Images with keypoint coordinates

----

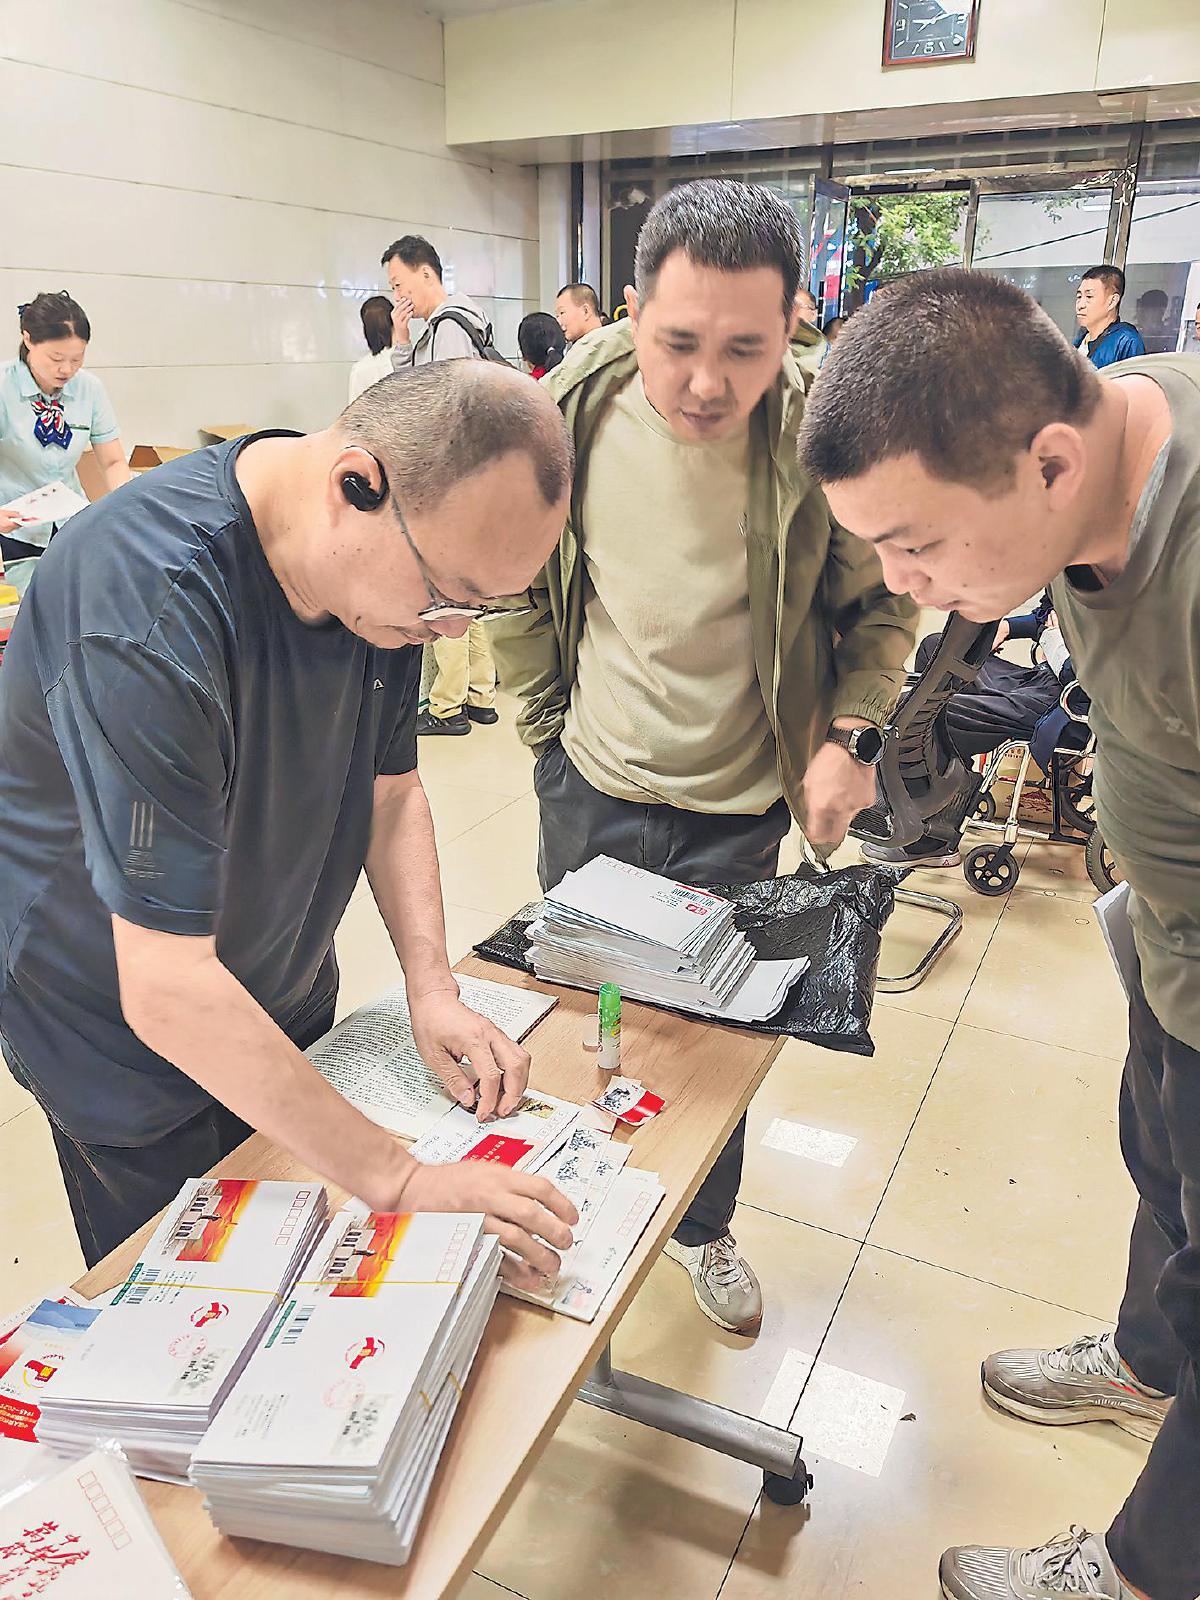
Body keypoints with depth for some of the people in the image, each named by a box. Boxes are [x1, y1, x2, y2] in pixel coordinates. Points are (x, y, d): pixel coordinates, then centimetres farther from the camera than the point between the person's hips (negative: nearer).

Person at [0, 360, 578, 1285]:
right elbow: (167, 990, -36)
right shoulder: (150, 605, -37)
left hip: (287, 994, 6)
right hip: (123, 1029, -6)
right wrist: (398, 1180, -33)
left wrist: (433, 989, -12)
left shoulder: (390, 561, -12)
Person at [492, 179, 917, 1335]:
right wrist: (545, 720, 5)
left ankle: (704, 1229, 44)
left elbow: (879, 605, -1)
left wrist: (850, 734, -13)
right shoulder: (567, 415, -12)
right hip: (588, 785, 2)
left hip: (736, 811, -1)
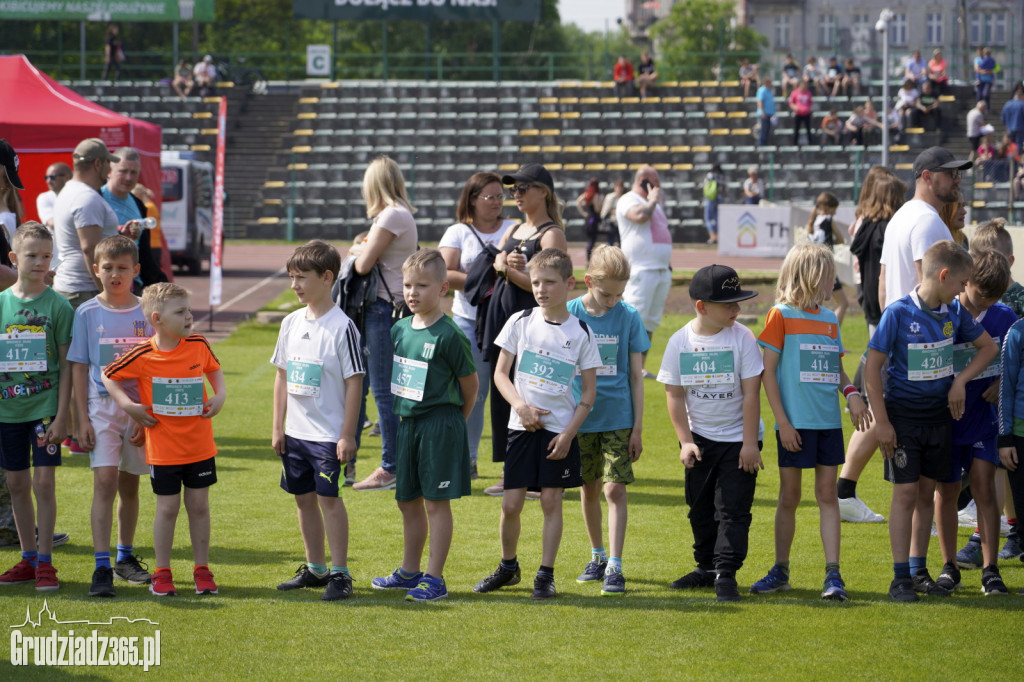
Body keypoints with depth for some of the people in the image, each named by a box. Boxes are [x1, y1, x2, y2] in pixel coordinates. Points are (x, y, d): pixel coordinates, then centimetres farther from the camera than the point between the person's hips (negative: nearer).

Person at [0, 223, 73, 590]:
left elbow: (66, 365, -3)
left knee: (44, 481, -6)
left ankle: (45, 562, 2)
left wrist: (62, 416, -8)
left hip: (45, 407, -3)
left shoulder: (58, 306, -4)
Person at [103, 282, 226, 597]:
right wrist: (127, 405, -8)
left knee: (199, 505, 9)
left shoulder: (198, 345, -4)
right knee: (167, 508, 4)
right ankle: (161, 574, 16)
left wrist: (220, 396, 2)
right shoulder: (143, 355, -12)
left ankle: (202, 571, 20)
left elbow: (214, 368, 17)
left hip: (200, 446, 3)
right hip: (163, 449, -3)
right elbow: (108, 375, 1)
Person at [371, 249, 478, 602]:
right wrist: (403, 416, 14)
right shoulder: (400, 330, 6)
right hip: (407, 424, 7)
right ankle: (409, 571, 28)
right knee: (409, 501, 15)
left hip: (440, 424, -7)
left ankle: (435, 578, 2)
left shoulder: (448, 336, -14)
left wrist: (455, 421, 5)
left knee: (436, 501, -2)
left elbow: (470, 382, -5)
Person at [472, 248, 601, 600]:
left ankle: (546, 575, 9)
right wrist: (521, 406, -11)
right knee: (511, 504, 1)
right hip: (522, 426, 1)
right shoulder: (521, 322, 2)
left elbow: (589, 391, 1)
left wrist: (569, 434, -8)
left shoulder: (581, 333, -1)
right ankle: (508, 567, 22)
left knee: (551, 500, 0)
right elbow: (500, 373, 6)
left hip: (560, 429, -1)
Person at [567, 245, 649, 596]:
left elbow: (636, 375, 1)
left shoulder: (629, 316, -3)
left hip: (618, 417, -1)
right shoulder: (570, 314, -3)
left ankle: (614, 567, -8)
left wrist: (637, 426, -1)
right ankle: (597, 556, 29)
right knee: (589, 488, 13)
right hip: (581, 417, 2)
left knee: (615, 488, -9)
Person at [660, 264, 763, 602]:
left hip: (738, 438, -3)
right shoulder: (680, 342, -5)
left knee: (733, 508, -7)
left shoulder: (742, 337, -12)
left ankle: (726, 573, -4)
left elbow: (751, 393, -11)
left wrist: (750, 443, -13)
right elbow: (675, 395, 0)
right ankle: (706, 567, 28)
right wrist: (686, 442, -5)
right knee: (700, 508, 13)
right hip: (699, 438, 3)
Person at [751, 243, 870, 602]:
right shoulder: (781, 316, -4)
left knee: (827, 495, 2)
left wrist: (851, 392, -2)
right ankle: (781, 571, 16)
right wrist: (782, 422, -11)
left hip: (828, 421, 4)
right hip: (795, 423, -4)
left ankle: (833, 574, 1)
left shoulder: (829, 318, 12)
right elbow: (768, 371, -6)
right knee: (789, 497, 4)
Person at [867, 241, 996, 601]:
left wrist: (960, 382, -1)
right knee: (906, 492, -5)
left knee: (927, 492, 10)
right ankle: (901, 578, -1)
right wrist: (881, 422, -14)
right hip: (903, 416, -5)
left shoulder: (954, 312, 0)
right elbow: (872, 367, -13)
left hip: (939, 415, 5)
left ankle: (919, 571, 19)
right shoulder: (898, 313, -16)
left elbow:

----

Your objective: Rewrite all the records above with every "right wrist" changed to "right hand" and nothing else altered. Leave the pictures out.

Final answer:
Body keypoints with depth for some of the people in the image, each named by a box. Boxes are [x1, y1, x2, y2] in pixel coordinates. Points are (x, y, d): pixel coordinates, then centimetres farther from the camera than the point between the person's hips (negative: nearer).

Person at [0, 360, 578, 1285]:
right elbow: (167, 990, -36)
right shoulder: (150, 605, -37)
left hip: (287, 994, 6)
right hip: (123, 1029, -6)
right hand: (398, 1180, -33)
left wrist: (433, 989, -12)
left shoulder: (390, 561, -12)
Person at [492, 179, 917, 1335]:
right hand: (545, 720, 5)
left ankle: (704, 1229, 44)
left elbow: (879, 605, -1)
left wrist: (850, 734, -13)
right shoulder: (567, 415, -12)
right hip: (588, 785, 2)
left hip: (736, 811, -1)
Body keypoints with depth for some of the people in the image, each named by a box. Boxes are [x1, y1, x2, y2] in pixel coordinates. Points are (x, y, d): pixel coordinates, then centimetres farther from the camera than the point between the person's hips (negative: nearer).

Person at [0, 223, 73, 590]:
left elbow: (66, 365, -3)
left knee: (44, 481, -6)
left ankle: (45, 562, 2)
left wrist: (62, 416, -8)
left hip: (45, 407, -3)
left shoulder: (58, 306, -4)
Person at [103, 282, 226, 597]:
right hand: (127, 405, -8)
left knee: (199, 505, 9)
left shoulder: (198, 345, -4)
right knee: (167, 508, 4)
right ankle: (161, 574, 16)
left wrist: (220, 396, 2)
right shoulder: (143, 355, -12)
left ankle: (202, 571, 20)
left elbow: (214, 368, 17)
left hip: (200, 446, 3)
right hip: (163, 449, -3)
right elbow: (108, 375, 1)
Person at [371, 249, 478, 602]:
right hand: (403, 416, 14)
right shoulder: (400, 330, 6)
right hip: (407, 424, 7)
right ankle: (409, 571, 28)
right knee: (409, 501, 15)
left hip: (440, 424, -7)
left ankle: (435, 578, 2)
left shoulder: (448, 336, -14)
left wrist: (455, 421, 5)
left knee: (436, 501, -2)
left elbow: (470, 382, -5)
Person at [472, 248, 601, 600]:
left ankle: (546, 575, 9)
right hand: (521, 406, -11)
right knee: (511, 504, 1)
right hip: (522, 426, 1)
right shoulder: (521, 322, 2)
left elbow: (589, 391, 1)
left wrist: (569, 434, -8)
left shoulder: (581, 333, -1)
right ankle: (508, 567, 22)
left knee: (551, 500, 0)
right elbow: (500, 373, 6)
left hip: (560, 429, -1)
Person at [567, 245, 649, 596]:
left elbow: (636, 375, 1)
left shoulder: (629, 316, -3)
left hip: (618, 417, -1)
right shoulder: (570, 314, -3)
left ankle: (614, 567, -8)
left wrist: (637, 426, -1)
right ankle: (597, 556, 29)
right knee: (589, 488, 13)
right hip: (581, 417, 2)
left knee: (615, 488, -9)
Person at [660, 264, 763, 602]:
left hip: (738, 438, -3)
right shoulder: (680, 342, -5)
left knee: (733, 508, -7)
left shoulder: (742, 337, -12)
left ankle: (726, 573, -4)
left elbow: (751, 393, -11)
left wrist: (750, 443, -13)
right elbow: (675, 395, 0)
right ankle: (706, 567, 28)
right hand: (686, 442, -5)
right knee: (700, 508, 13)
right hip: (699, 438, 3)
Person at [751, 243, 870, 602]:
right shoulder: (781, 316, -4)
left knee: (827, 495, 2)
left wrist: (851, 392, -2)
right ankle: (781, 571, 16)
right hand: (782, 422, -11)
left hip: (828, 421, 4)
right hip: (795, 423, -4)
left ankle: (833, 574, 1)
left shoulder: (829, 318, 12)
right elbow: (768, 371, -6)
right knee: (789, 497, 4)
Person at [867, 241, 996, 601]:
left wrist: (960, 382, -1)
right knee: (906, 492, -5)
left knee: (927, 492, 10)
right ankle: (901, 578, -1)
right hand: (881, 422, -14)
right hip: (903, 416, -5)
left shoulder: (954, 312, 0)
right elbow: (872, 367, -13)
left hip: (939, 415, 5)
left ankle: (919, 571, 19)
right shoulder: (898, 313, -16)
left elbow:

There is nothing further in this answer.